“I’ll be an external consultant, I’ll be giving Roma some help.” This is what Franco Baldini has said privately to those who, recently, have been bombarding him with calls and messages asking: “Are you really coming back to Roma?”
He will, but without setting foot in Trigoria – at least for now. He will be a consultant (not on transfer activity) and will collaborate directly with president Pallotta, who still wants to give him a role in the club’s management. This option isn’t considered to be likely, unless something drastic changes.
Baldini will be an advisor (marketing, communication, sponsorship) but will also work with other clubs if they ask him to. He won’t have any input on transfer activities, but if people ask him for advice (not just Pallotta but also Sabatini or Spalletti) he will give his opinion. Like an old friend. For now. In the future, who knows.
The story between Franco Baldini and Roma began in the summer of 1997. Franco Sensi came into contact with him during the negotiations to bring Paulo Sergio to Roma and there was an immediate chemistry between them: he liked his vision of the world of football and his transfer ideas, and in the following year, 1998, he appointed him as his confidential advisor. First an advisor, then his right hand man.
His mark is on the 2001 scudetto as well: Lucchesi was the general director (Pradè was his assistant), Baldini was the man who helped Sensi and Capello to make Roma into the champions of Italy, most of all by working with Sensi’s billions to prise Batistuta away from Fiorentina. It was the high point of his Roma adventure.
In the years after the scudetto Baldini increasingly moved towards a place at the centre of the club. The fans loved him (“Baldini presidente, questo vuole la romana gente [Baldini president, that’s what the Roman people want] read one banner at Parma), and he worked tirelessly not just on transfers but also after talks to sell the club to the Russian businessman Kerimov collapsed in 2004 and everything changed.
Capello left that summer (2004) and his relationship with Rosella Sensi completely broke down (it had already begun to crack over the Mexes incident; Roma had a transfer embargo put on them and the player was banned for a month and a half over his controversial transfer). Despite having the admiration of the fans, he decided to leave. The fans’ messages failed to have an impact; they saw him as a strong man who had stood up to the northern clubs and even saw him anticipate calciopoli in a famous interview with “Parla con me”. On 20th March, 2005 he told his version of events to Serena Dandini, 4 days later he resigned.

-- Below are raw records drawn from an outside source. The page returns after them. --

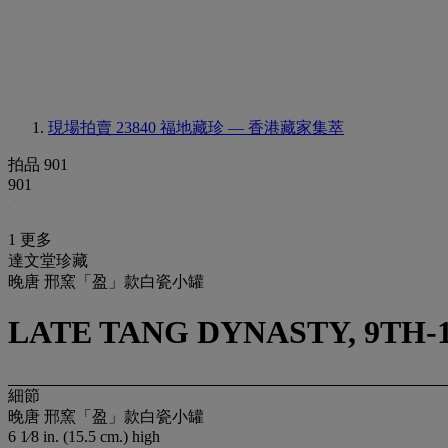
現場拍賣 23840
福地藏珍 — 香港藏家集萃
拍品 901
901
1 更多
達文堂珍藏
晚唐 邢窯「盈」款白瓷小罐
LATE TANG DYNASTY, 9TH
細節
晚唐 邢窯「盈」款白瓷小罐
6 1⁄8 in. (15.5 cm.) high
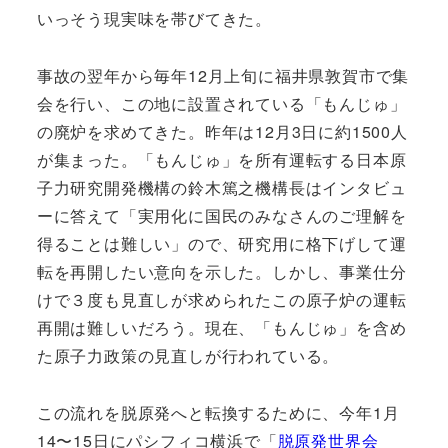
いっそう現実味を帯びてきた。
事故の翌年から毎年12月上旬に福井県敦賀市で集
会を行い、この地に設置されている「もんじゅ」
の廃炉を求めてきた。昨年は12月3日に約1500人
が集まった。「もんじゅ」を所有運転する日本原
子力研究開発機構の鈴木篤之機構長はインタビュ
ーに答えて「実用化に国民のみなさんのご理解を
得ることは難しい」ので、研究用に格下げして運
転を再開したい意向を示した。しかし、事業仕分
けで３度も見直しが求められたこの原子炉の運転
再開は難しいだろう。現在、「もんじゅ」を含め
た原子力政策の見直しが行われている。
この流れを脱原発へと転換するために、今年1月
14〜15日にパシフィコ横浜で「
脱原発世界会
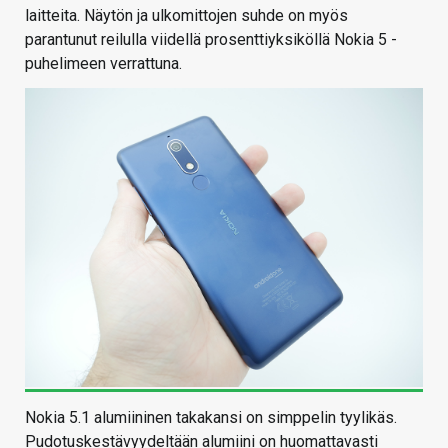
laitteita. Näytön ja ulkomittojen suhde on myös
parantunut reilulla viidellä prosenttiyksiköllä Nokia 5 -
puhelimeen verrattuna.
Nokia 5.1 alumiininen takakansi on simppelin tyylikäs.
Pudotuskestävyydeltään alumiini on huomattavasti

Things finished very badly with Roma. The club didn’t even allow him the press room at Trigoria for his farewell press conference and in their settlement with him called him simply “transfer market advisor”. He replied as follows: “Today I have irrevocably tendered my resignation, but not before giving my infinite thanks to the club and in particular its cavalier president Franco Sensi, for his faith and the esteem he held me in during all those extraordinary years that we spent together. Furthermore, I can’t also not wish AS Roma, with all my heart, the very best wishes possible for the future.”

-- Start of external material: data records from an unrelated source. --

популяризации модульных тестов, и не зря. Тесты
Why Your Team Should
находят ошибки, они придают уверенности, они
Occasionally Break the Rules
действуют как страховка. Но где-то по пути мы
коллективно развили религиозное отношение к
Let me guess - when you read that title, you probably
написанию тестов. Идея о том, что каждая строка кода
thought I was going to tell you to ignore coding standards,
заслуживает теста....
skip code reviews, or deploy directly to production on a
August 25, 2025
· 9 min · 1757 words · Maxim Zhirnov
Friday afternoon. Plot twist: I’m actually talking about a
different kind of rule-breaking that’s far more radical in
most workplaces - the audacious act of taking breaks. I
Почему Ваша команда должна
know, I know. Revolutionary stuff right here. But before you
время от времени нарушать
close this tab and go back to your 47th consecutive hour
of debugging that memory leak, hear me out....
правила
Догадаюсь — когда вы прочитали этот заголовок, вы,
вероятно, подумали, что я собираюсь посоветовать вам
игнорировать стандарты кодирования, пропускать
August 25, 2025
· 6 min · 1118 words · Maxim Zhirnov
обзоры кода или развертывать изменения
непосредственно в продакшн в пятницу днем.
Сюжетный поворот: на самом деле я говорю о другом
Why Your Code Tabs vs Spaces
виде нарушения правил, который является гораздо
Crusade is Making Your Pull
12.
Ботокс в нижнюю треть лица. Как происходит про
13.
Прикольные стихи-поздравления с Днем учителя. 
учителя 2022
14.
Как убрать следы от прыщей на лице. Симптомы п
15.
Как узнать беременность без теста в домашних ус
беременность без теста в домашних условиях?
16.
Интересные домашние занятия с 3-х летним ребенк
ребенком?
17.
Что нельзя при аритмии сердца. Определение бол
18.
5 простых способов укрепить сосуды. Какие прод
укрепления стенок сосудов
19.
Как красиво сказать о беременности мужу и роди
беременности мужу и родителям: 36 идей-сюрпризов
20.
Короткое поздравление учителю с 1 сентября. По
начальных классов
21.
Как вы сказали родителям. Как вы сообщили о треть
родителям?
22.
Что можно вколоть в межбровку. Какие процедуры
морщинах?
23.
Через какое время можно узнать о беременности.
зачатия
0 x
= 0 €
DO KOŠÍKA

Sensi didn’t take this well. “The news of Franco Baldini’s desertion has deeply disheartened me. After years of unconditional confidence and friendship, including in meetings with those who wanted to appoint him as a director in one of the biggest football club’s in the world, he has shown – as he has for some time – that he hasn’t understood the sacrifices, the importance and the seriousness of both our sporting heritage and the business model this is linked to, which will guarantee future success for both Roma and the city of Rome.”

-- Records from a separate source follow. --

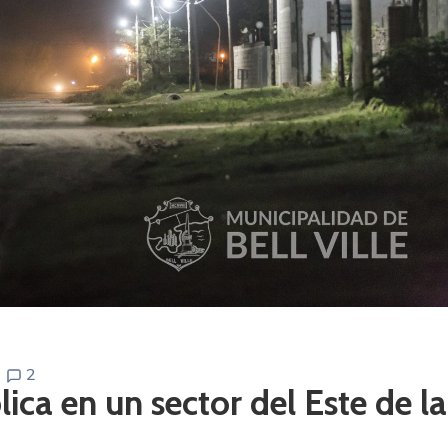
2
lica en un sector del Este de la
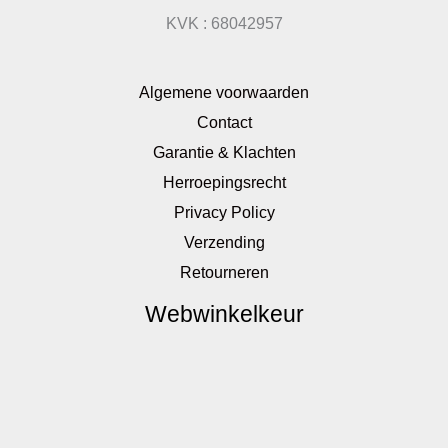
KVK : 68042957
Algemene voorwaarden
Contact
Garantie & Klachten
Herroepingsrecht
Privacy Policy
Verzending
Retourneren
Webwinkelkeur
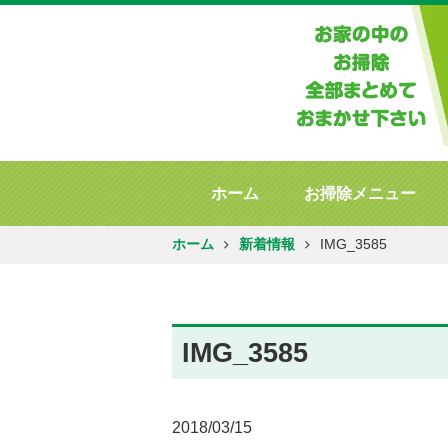
ホーム
お掃除メニュー
ホーム
新着情報
IMG_3585
IMG_3585
2018/03/15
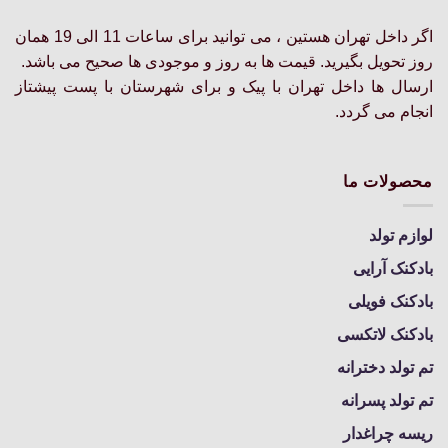
اگر داخل تهران هستین ، می توانید برای ساعات 11 الی 19 همان
روز تحویل بگیرید. قیمت ها به روز و موجودی ها صحیح می باشد.
ارسال ها داخل تهران با پیک و برای شهرستان با پست پیشتاز
انجام می گردد.
محصولات ما
لوازم تولد
بادکنک آرایی
بادکنک فویلی
بادکنک لاتکسی
تم تولد دخترانه
تم تولد پسرانه
ریسه چراغدار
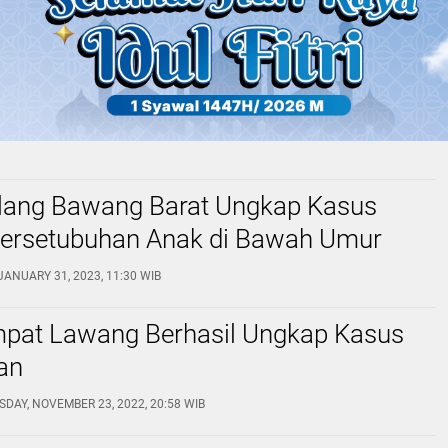
ulang Bawang Barat Ungkap Kasus
ersetubuhan Anak di Bawah Umur
JANUARY 31, 2023, 11:30 WIB
mpat Lawang Berhasil Ungkap Kasus
an
DAY, NOVEMBER 23, 2022, 20:58 WIB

After six years (and his experiences with both Real Madrid and the England national team) Baldini returned to Roma. Di Benedetto (and Pallotta) contacted him at the start of 2011, he hesitated but then accepted, and even though he only officially arrived in October that year it was he who designed the first ‘Roma Americana’: he chose the coach (Luis Enrique), directors (Sabatini and Fenucci), communications director (Lo Monaco) and tried to remove power from Totti and his closest allies.
He called the captain “lazy” in an interview with La Repubblica, and even though the two cleared things up between them via text their relationship was never again what it once was. This was also partly because results weren’t as good as many were hoping, and Baldini’s detached attitude (“I don’t even know why I’m here”) didn’t help.
Baldini didn’t even last two years at Trigoria. Luis Enrique failed, Zeman also, and there’s little to say about Andreazzoli. The players he chose (Stekelenburg, Bojan and Gago, just to name a few) didn’t have any impact and his failure was encapsulated in the Coppa Italia final defeat against Lazio.
Not even a month after that day, 26th May, 2013, Baldini and Roma agreed by mutual consent to part ways. “This relationship has ended, and sporting director Walter Sabatini will assume responsibility for [Baldini’s] football-related duties. We thank him for the work he has done for AS Roma over the course of the last two seasons. Baldini has had an important role at the start of our project. We wish him the best for the future,” the president James Pallotta said.
“I want to thank the owners of AS Roma for the opportunity they gave me,” the departing general director said, “I love being in Rome and I wish the club, the players and the fans all the best.” It was his goodbye. Or maybe, given the news of the last few days, it was just an arrivederci.